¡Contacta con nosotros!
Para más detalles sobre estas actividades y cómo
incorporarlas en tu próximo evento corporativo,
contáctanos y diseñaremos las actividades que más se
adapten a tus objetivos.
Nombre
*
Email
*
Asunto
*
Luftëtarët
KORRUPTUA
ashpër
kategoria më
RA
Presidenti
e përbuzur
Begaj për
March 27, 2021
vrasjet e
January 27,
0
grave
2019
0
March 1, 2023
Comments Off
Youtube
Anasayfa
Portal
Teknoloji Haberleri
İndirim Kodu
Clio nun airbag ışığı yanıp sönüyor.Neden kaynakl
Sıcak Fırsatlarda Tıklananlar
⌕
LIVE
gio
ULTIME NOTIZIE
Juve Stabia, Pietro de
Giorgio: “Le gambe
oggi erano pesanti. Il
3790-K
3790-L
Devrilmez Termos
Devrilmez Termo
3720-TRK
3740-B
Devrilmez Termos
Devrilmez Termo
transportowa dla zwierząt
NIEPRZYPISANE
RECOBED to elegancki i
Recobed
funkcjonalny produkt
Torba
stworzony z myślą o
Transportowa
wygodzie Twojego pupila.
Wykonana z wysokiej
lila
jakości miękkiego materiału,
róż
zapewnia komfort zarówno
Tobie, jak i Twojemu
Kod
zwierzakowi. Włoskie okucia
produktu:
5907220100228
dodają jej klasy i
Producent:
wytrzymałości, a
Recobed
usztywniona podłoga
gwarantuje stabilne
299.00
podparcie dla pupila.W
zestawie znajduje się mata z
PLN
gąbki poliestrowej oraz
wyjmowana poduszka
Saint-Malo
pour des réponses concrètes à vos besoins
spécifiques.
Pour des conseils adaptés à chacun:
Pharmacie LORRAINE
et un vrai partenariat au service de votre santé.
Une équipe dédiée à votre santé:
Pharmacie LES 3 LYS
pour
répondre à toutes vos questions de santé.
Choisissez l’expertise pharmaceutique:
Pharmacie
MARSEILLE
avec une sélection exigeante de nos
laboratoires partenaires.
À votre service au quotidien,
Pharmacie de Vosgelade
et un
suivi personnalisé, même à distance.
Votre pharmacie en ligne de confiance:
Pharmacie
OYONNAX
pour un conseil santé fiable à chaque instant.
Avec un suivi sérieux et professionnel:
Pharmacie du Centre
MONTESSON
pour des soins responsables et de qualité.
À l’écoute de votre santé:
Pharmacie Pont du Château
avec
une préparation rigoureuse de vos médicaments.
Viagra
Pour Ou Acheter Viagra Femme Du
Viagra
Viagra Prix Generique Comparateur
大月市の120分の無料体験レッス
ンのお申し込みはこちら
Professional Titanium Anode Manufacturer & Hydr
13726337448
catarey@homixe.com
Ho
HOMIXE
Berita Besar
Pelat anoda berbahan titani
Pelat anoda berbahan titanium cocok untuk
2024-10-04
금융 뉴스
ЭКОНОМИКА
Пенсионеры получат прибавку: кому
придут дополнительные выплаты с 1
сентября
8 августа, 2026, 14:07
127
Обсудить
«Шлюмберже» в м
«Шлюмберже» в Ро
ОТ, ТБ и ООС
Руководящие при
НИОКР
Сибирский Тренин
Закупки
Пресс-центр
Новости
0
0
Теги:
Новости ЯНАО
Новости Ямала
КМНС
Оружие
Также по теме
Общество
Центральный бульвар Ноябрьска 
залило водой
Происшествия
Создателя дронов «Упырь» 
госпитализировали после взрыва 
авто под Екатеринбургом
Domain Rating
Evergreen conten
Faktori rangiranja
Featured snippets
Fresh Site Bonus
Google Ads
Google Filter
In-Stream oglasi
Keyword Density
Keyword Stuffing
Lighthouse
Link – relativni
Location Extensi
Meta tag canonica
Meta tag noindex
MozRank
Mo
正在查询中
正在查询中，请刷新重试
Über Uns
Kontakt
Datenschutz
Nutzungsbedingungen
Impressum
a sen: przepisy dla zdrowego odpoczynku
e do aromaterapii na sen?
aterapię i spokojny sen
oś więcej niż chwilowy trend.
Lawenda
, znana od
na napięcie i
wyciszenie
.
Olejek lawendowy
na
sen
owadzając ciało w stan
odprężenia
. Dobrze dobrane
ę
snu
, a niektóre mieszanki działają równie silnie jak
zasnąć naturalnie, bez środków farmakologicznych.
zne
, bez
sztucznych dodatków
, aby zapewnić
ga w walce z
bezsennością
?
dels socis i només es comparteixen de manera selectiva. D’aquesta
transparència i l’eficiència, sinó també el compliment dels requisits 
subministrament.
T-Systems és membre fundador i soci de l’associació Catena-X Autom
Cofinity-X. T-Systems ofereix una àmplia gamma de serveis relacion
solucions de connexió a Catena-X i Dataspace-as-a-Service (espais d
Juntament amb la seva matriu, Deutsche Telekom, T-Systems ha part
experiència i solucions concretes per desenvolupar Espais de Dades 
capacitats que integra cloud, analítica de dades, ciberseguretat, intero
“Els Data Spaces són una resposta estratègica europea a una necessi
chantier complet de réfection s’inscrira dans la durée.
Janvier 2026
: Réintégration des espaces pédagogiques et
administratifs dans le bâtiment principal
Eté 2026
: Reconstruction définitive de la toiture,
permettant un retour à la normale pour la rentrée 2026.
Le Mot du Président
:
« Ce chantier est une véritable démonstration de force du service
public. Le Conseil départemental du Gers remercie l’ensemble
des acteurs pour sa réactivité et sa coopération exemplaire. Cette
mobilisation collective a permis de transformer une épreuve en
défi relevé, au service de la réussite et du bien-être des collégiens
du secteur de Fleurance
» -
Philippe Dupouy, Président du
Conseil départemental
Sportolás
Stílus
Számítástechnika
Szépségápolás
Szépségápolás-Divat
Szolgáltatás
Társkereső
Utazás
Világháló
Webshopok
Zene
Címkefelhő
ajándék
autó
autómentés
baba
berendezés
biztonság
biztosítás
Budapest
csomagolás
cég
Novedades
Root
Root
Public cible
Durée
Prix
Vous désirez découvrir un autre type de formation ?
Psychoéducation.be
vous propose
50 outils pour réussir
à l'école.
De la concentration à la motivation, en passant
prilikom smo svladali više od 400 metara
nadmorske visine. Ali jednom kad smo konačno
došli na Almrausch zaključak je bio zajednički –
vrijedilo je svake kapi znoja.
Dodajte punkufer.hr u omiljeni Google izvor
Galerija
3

________

PROBLEM TO WORK ON: Copy every line of all the entries above word for word, keeping the lines in the same order.

SOLUTION FOR THIS PROBLEM:
¡Contacta con nosotros!
Para más detalles sobre estas actividades y cómo
incorporarlas en tu próximo evento corporativo,
contáctanos y diseñaremos las actividades que más se
adapten a tus objetivos.
Nombre
*
Email
*
Asunto
*
Luftëtarët
KORRUPTUA
ashpër
kategoria më
RA
Presidenti
e përbuzur
Begaj për
March 27, 2021
vrasjet e
January 27,
0
grave
2019
0
March 1, 2023
Comments Off
Youtube
Anasayfa
Portal
Teknoloji Haberleri
İndirim Kodu
Clio nun airbag ışığı yanıp sönüyor.Neden kaynakl
Sıcak Fırsatlarda Tıklananlar
⌕
LIVE
gio
ULTIME NOTIZIE
Juve Stabia, Pietro de
Giorgio: “Le gambe
oggi erano pesanti. Il
3790-K
3790-L
Devrilmez Termos
Devrilmez Termo
3720-TRK
3740-B
Devrilmez Termos
Devrilmez Termo
transportowa dla zwierząt
NIEPRZYPISANE
RECOBED to elegancki i
Recobed
funkcjonalny produkt
Torba
stworzony z myślą o
Transportowa
wygodzie Twojego pupila.
Wykonana z wysokiej
lila
jakości miękkiego materiału,
róż
zapewnia komfort zarówno
Tobie, jak i Twojemu
Kod
zwierzakowi. Włoskie okucia
produktu:
5907220100228
dodają jej klasy i
Producent:
wytrzymałości, a
Recobed
usztywniona podłoga
gwarantuje stabilne
299.00
podparcie dla pupila.W
zestawie znajduje się mata z
PLN
gąbki poliestrowej oraz
wyjmowana poduszka
Saint-Malo
pour des réponses concrètes à vos besoins
spécifiques.
Pour des conseils adaptés à chacun:
Pharmacie LORRAINE
et un vrai partenariat au service de votre santé.
Une équipe dédiée à votre santé:
Pharmacie LES 3 LYS
pour
répondre à toutes vos questions de santé.
Choisissez l’expertise pharmaceutique:
Pharmacie
MARSEILLE
avec une sélection exigeante de nos
laboratoires partenaires.
À votre service au quotidien,
Pharmacie de Vosgelade
et un
suivi personnalisé, même à distance.
Votre pharmacie en ligne de confiance:
Pharmacie
OYONNAX
pour un conseil santé fiable à chaque instant.
Avec un suivi sérieux et professionnel:
Pharmacie du Centre
MONTESSON
pour des soins responsables et de qualité.
À l’écoute de votre santé:
Pharmacie Pont du Château
avec
une préparation rigoureuse de vos médicaments.
Viagra
Pour Ou Acheter Viagra Femme Du
Viagra
Viagra Prix Generique Comparateur
大月市の120分の無料体験レッス
ンのお申し込みはこちら
Professional Titanium Anode Manufacturer & Hydr
13726337448
catarey@homixe.com
Ho
HOMIXE
Berita Besar
Pelat anoda berbahan titani
Pelat anoda berbahan titanium cocok untuk
2024-10-04
금융 뉴스
ЭКОНОМИКА
Пенсионеры получат прибавку: кому
придут дополнительные выплаты с 1
сентября
8 августа, 2026, 14:07
127
Обсудить
«Шлюмберже» в м
«Шлюмберже» в Ро
ОТ, ТБ и ООС
Руководящие при
НИОКР
Сибирский Тренин
Закупки
Пресс-центр
Новости
0
0
Теги:
Новости ЯНАО
Новости Ямала
КМНС
Оружие
Также по теме
Общество
Центральный бульвар Ноябрьска 
залило водой
Происшествия
Создателя дронов «Упырь» 
госпитализировали после взрыва 
авто под Екатеринбургом
Domain Rating
Evergreen conten
Faktori rangiranja
Featured snippets
Fresh Site Bonus
Google Ads
Google Filter
In-Stream oglasi
Keyword Density
Keyword Stuffing
Lighthouse
Link – relativni
Location Extensi
Meta tag canonica
Meta tag noindex
MozRank
Mo
正在查询中
正在查询中，请刷新重试
Über Uns
Kontakt
Datenschutz
Nutzungsbedingungen
Impressum
a sen: przepisy dla zdrowego odpoczynku
e do aromaterapii na sen?
aterapię i spokojny sen
oś więcej niż chwilowy trend.
Lawenda
, znana od
na napięcie i
wyciszenie
.
Olejek lawendowy
na
sen
owadzając ciało w stan
odprężenia
. Dobrze dobrane
ę
snu
, a niektóre mieszanki działają równie silnie jak
zasnąć naturalnie, bez środków farmakologicznych.
zne
, bez
sztucznych dodatków
, aby zapewnić
ga w walce z
bezsennością
?
dels socis i només es comparteixen de manera selectiva. D’aquesta
transparència i l’eficiència, sinó també el compliment dels requisits 
subministrament.
T-Systems és membre fundador i soci de l’associació Catena-X Autom
Cofinity-X. T-Systems ofereix una àmplia gamma de serveis relacion
solucions de connexió a Catena-X i Dataspace-as-a-Service (espais d
Juntament amb la seva matriu, Deutsche Telekom, T-Systems ha part
experiència i solucions concretes per desenvolupar Espais de Dades 
capacitats que integra cloud, analítica de dades, ciberseguretat, intero
“Els Data Spaces són una resposta estratègica europea a una necessi
chantier complet de réfection s’inscrira dans la durée.
Janvier 2026
: Réintégration des espaces pédagogiques et
administratifs dans le bâtiment principal
Eté 2026
: Reconstruction définitive de la toiture,
permettant un retour à la normale pour la rentrée 2026.
Le Mot du Président
:
« Ce chantier est une véritable démonstration de force du service
public. Le Conseil départemental du Gers remercie l’ensemble
des acteurs pour sa réactivité et sa coopération exemplaire. Cette
mobilisation collective a permis de transformer une épreuve en
défi relevé, au service de la réussite et du bien-être des collégiens
du secteur de Fleurance
» -
Philippe Dupouy, Président du
Conseil départemental
Sportolás
Stílus
Számítástechnika
Szépségápolás
Szépségápolás-Divat
Szolgáltatás
Társkereső
Utazás
Világháló
Webshopok
Zene
Címkefelhő
ajándék
autó
autómentés
baba
berendezés
biztonság
biztosítás
Budapest
csomagolás
cég
Novedades
Root
Root
Public cible
Durée
Prix
Vous désirez découvrir un autre type de formation ?
Psychoéducation.be
vous propose
50 outils pour réussir
à l'école.
De la concentration à la motivation, en passant
prilikom smo svladali više od 400 metara
nadmorske visine. Ali jednom kad smo konačno
došli na Almrausch zaključak je bio zajednički –
vrijedilo je svake kapi znoja.
Dodajte punkufer.hr u omiljeni Google izvor
Galerija
3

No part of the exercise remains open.